Josh Bekhuis
- Born: Joshua James George Bekhuis 26 April 1986 (age 40) Invercargill, Southland, New Zealand
- Height: 2.00 m (6 ft 7 in)
- Weight: 116 kg (18 st 4 lb)
- School: Southland Boys' High School

Rugby union career
- Position: Lock

Senior career
- Years: Team / Apps / (Points)
- 2016–2018: Lyon / 38 / (0)
- 2018–2020: Honda Heat / 21 / (15)
- 2021–2022: Shimizu Blue Sharks / 9 / (10)
- Correct as of 22 February 2021

Provincial / State sides
- Years: Team / Apps / (Points)
- 2006–15 22-24: Southland / 144 / (55)

Super Rugby
- Years: Team / Apps / (Points)
- 2009–14: Highlanders / 82 / (10)
- 2015–16: Blues / 28 / (0)

= Josh Bekhuis =

Joshua Bekhuis /ˈbɛkjuəs/ (born 26 April 1986) is a professional rugby union player who plays at lock for Honda Heat in the Japanese Top League competition.

==Playing career==

===Provincial Rugby===

Bekhuis began his career with Southland in 2006 after a successful time with the Southland Boys' High School First XV. After making two starts in his debut season, he emerged as a regular starter during the 2007 Air New Zealand Cup.

He followed up his debut Super Rugby season with an exceptional 2009 Air New Zealand Cup, during which he made 14 starts and scored 4 tries, and was a key figure in Southland's Ranfurly Shield triumph over Canterbury.

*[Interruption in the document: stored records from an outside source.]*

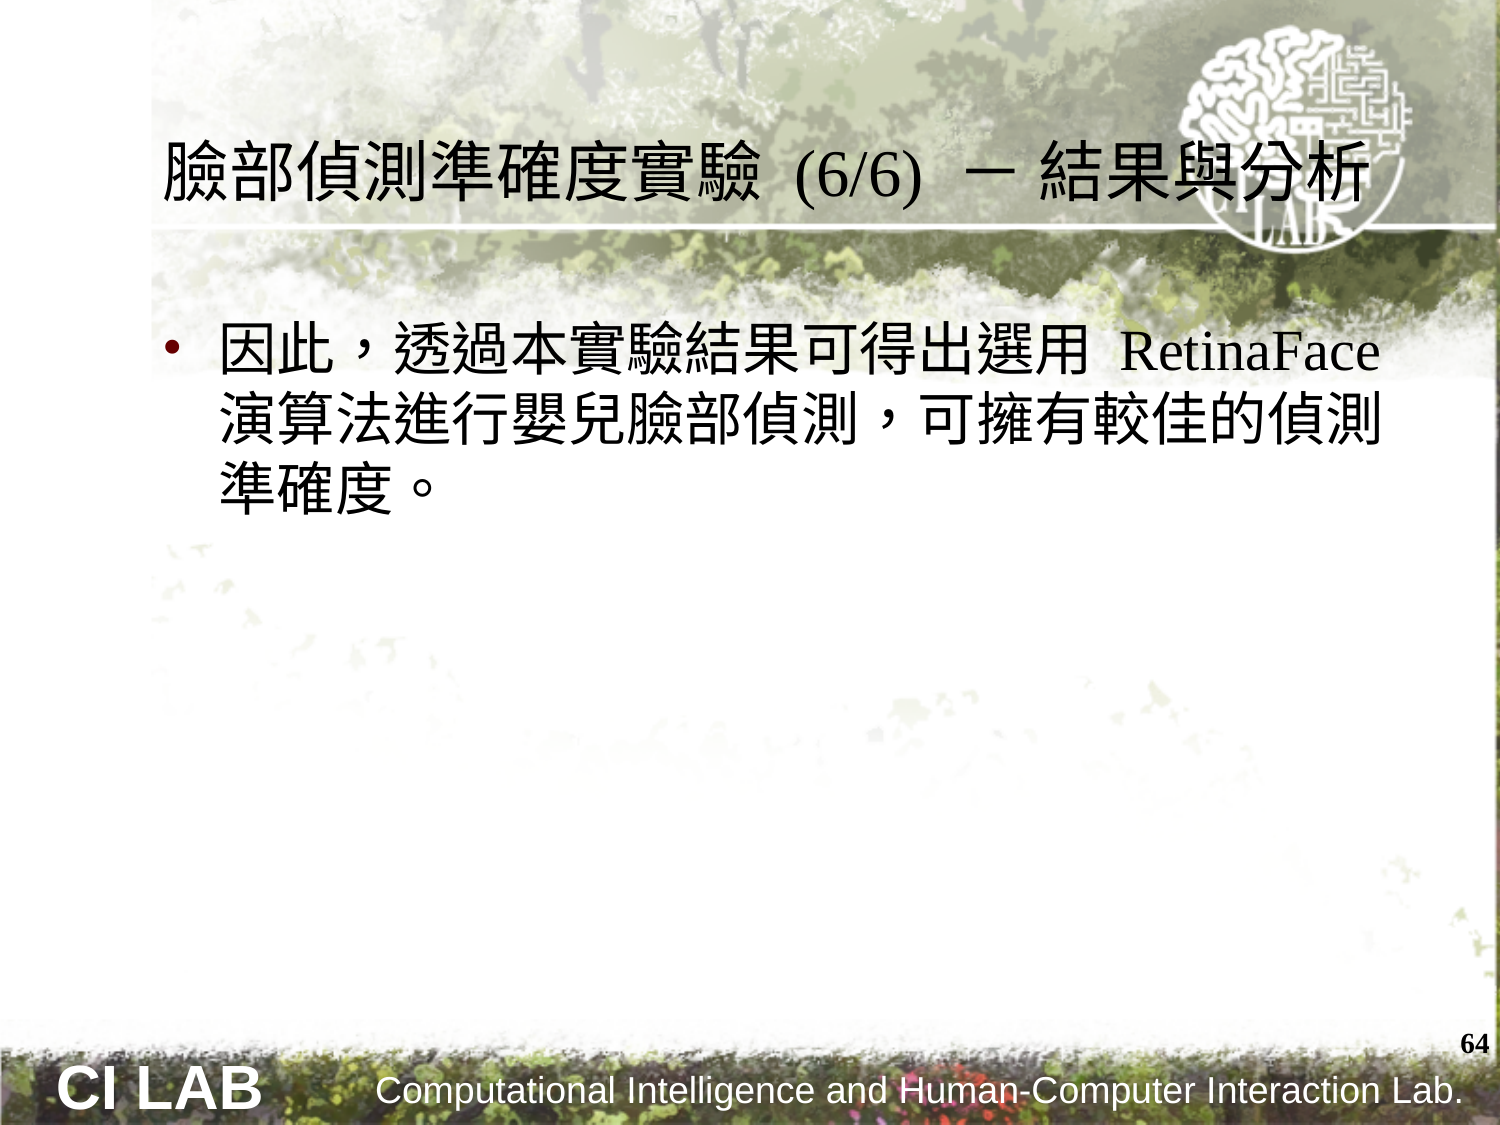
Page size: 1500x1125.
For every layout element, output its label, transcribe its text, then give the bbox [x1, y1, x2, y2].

picture [0, 0, 1500, 1125]
slide_number 64 [1426, 985, 1500, 1067]
text_box 因此，透過本實驗結果可得出選用 RetinaFace 演算法進行嬰兒臉部偵測，可擁有較佳的偵測準確度。 [147, 304, 1410, 961]
title 臉部偵測準確度實驗 (6/6) － 結果與分析 [147, 31, 1448, 219]
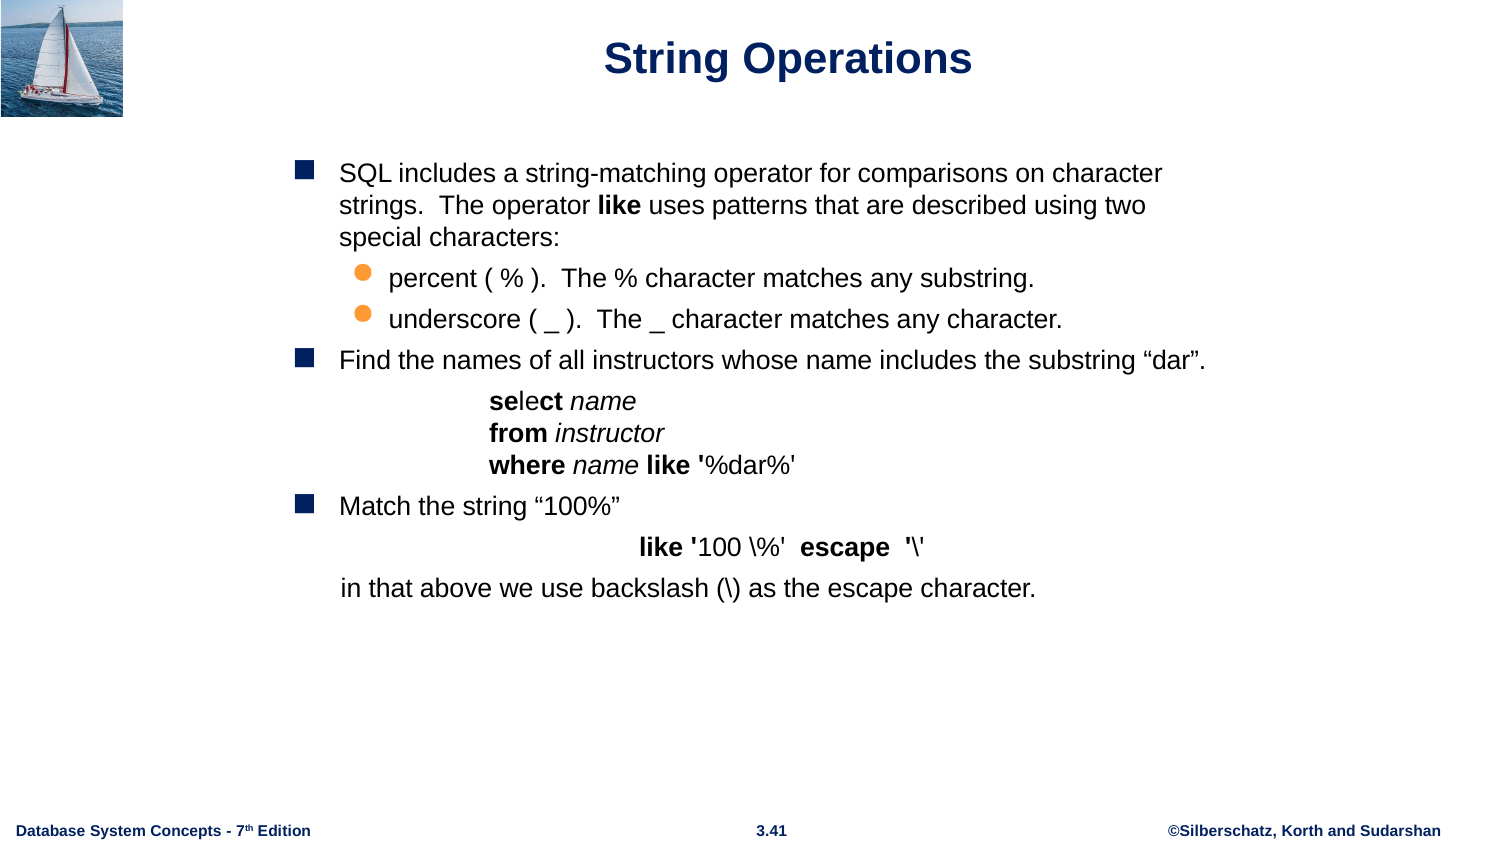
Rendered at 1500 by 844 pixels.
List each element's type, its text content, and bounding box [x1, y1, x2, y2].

picture [0, 0, 123, 117]
title String Operations [125, 14, 1452, 90]
list SQL includes a string-matching operator for comparisons on character strings. The operator like uses patterns that are described using two special characters: percent ( % ). The % character matches any substring. underscore ( _ ). The _ character matches any character. Find the names of all instructors whose name includes the substring “dar”. select name from instructor where name like '%dar%' Match the string “100%” like '100 \%' escape '\' in that above we use backslash (\) as the escape character. [282, 148, 1222, 720]
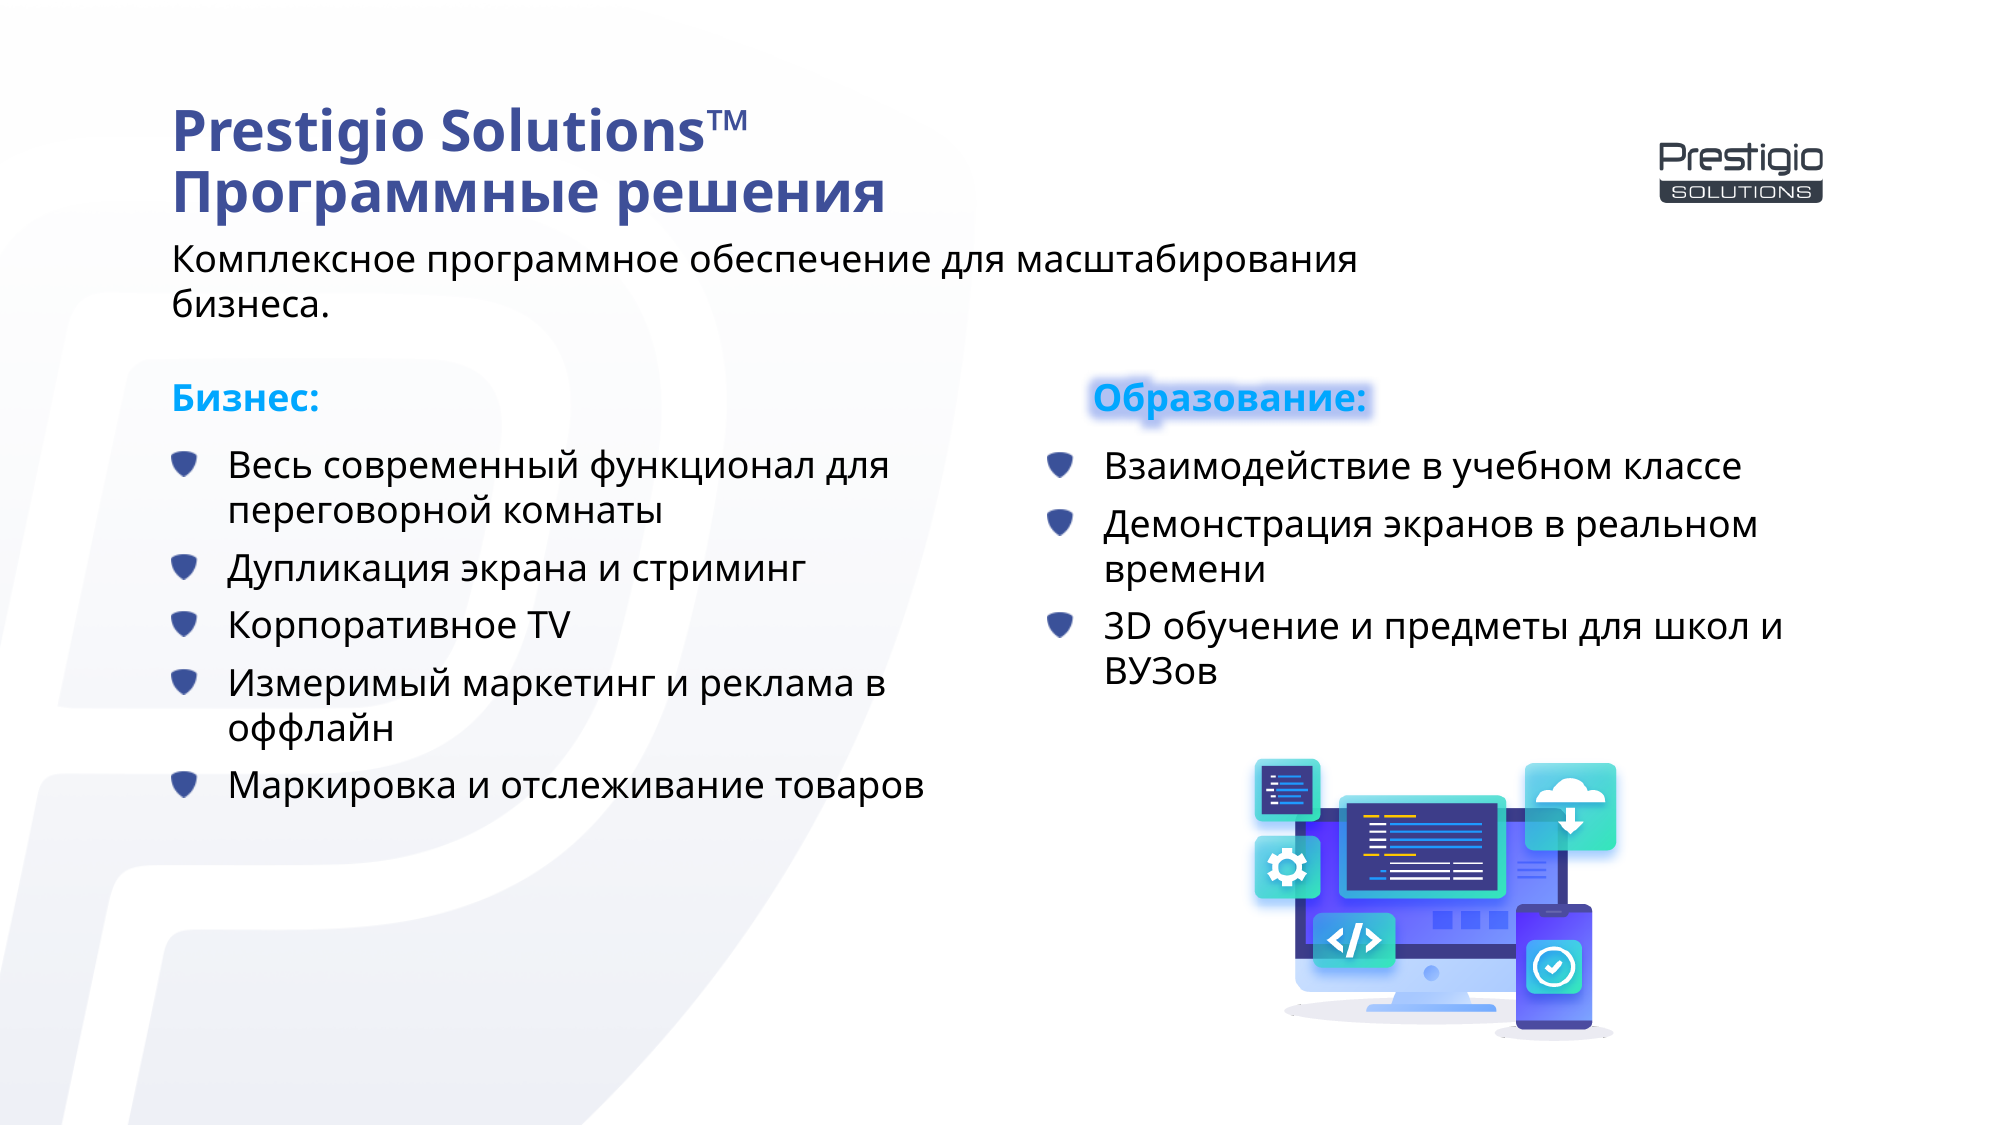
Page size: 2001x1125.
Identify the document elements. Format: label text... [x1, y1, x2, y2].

picture [1047, 451, 1074, 478]
picture [171, 450, 198, 477]
picture [1192, 656, 1670, 1114]
picture [1047, 611, 1074, 638]
picture [1047, 508, 1074, 536]
text_box Весь современный функционал для переговорной комнаты Дупликация экрана и стриминг Корпоративное TV Измеримый маркетинг и реклама в оффлайн Маркировка и отслеживание товаров [156, 433, 1000, 814]
text_box Prestigio Solutions™ Программные решения [156, 93, 1556, 234]
picture [171, 668, 198, 695]
text_box Взаимодействие в учебном классе Демонстрация экранов в реальном времени 3D обучение и предметы для школ и ВУЗов [1032, 434, 1877, 700]
text_box Комплексное программное обеспечение для масштабирования бизнеса. [156, 227, 1479, 333]
picture [171, 770, 198, 798]
picture [171, 610, 198, 637]
picture [1659, 142, 1823, 203]
text_box Образование: [1077, 356, 1955, 427]
picture [171, 553, 198, 580]
picture [0, 0, 977, 1125]
text_box Бизнес: [155, 356, 1034, 427]
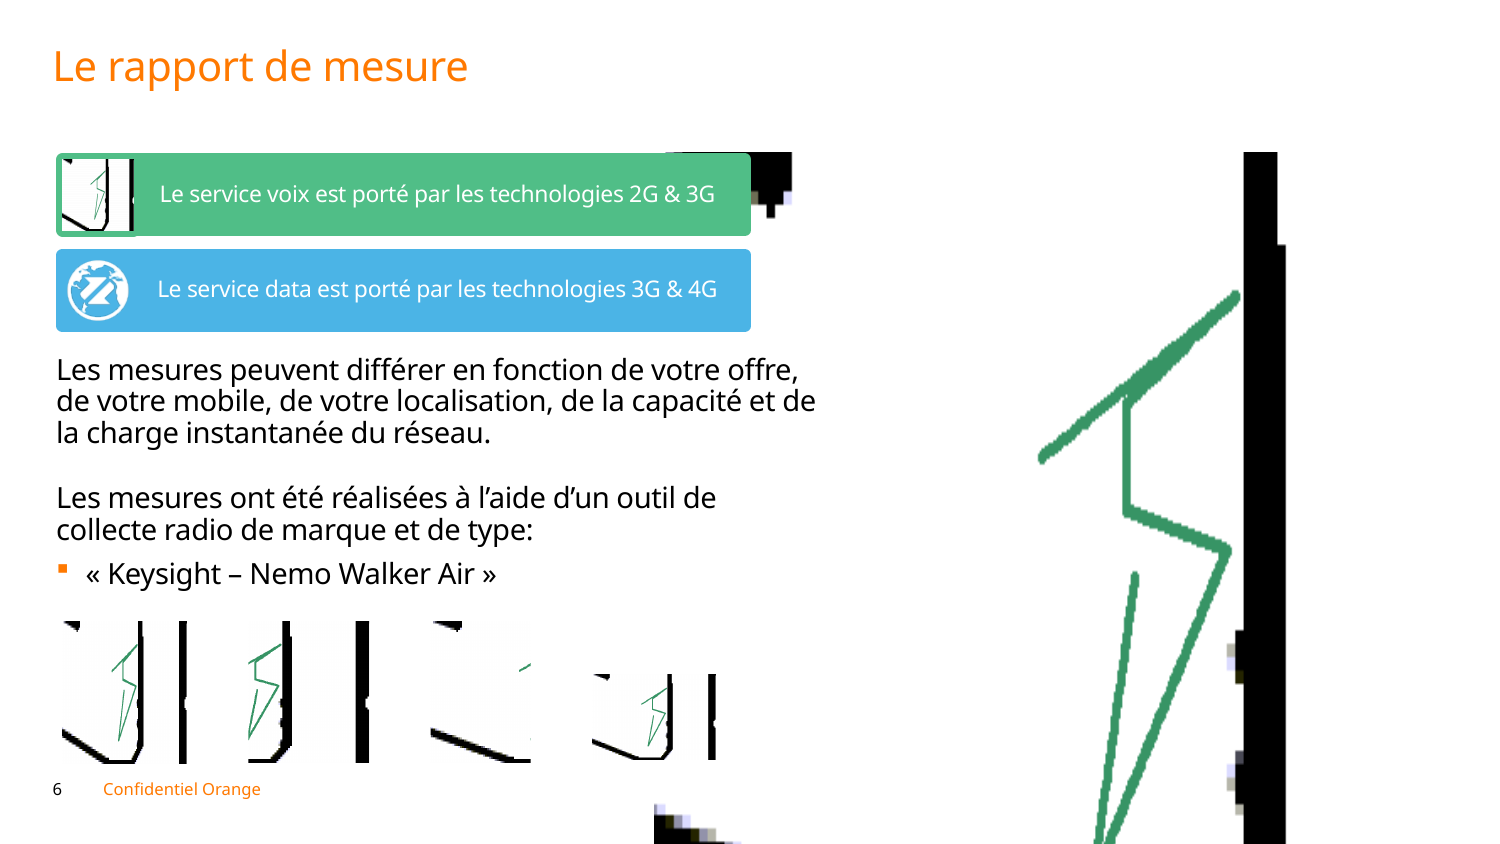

By the conclusion of his 18-year career with Southland, he had made 144 appearances for his province.

===Super Rugby===

Bekhuis' reliable performances for Southland saw him earning a Super Rugby contract with the Highlanders for the 2009 season. He had a fine first campaign, appearing in every game and making 8 starts. He would further build on that during the 2010 Super 14 season, starting every match for the Highlanders.

During the 2011 Super Rugby season, Bekhuis appeared in every match for the Highlanders for the third season in a row, bringing his consecutive games streak to 42.

After being relegated to coming off the bench for the Highlanders in 2014, Bekhuis signed with the Blues on a 2-year contract. He was a regular starter for the franchise for both seasons before signing in Europe in 2016.

===France and Japan===

Bekhuis signed in France with Lyon in 2016 and spent two seasons with the club, primarily coming off the bench.no

He move to the Japanese Top League in 2018, signing with the Honda Heat.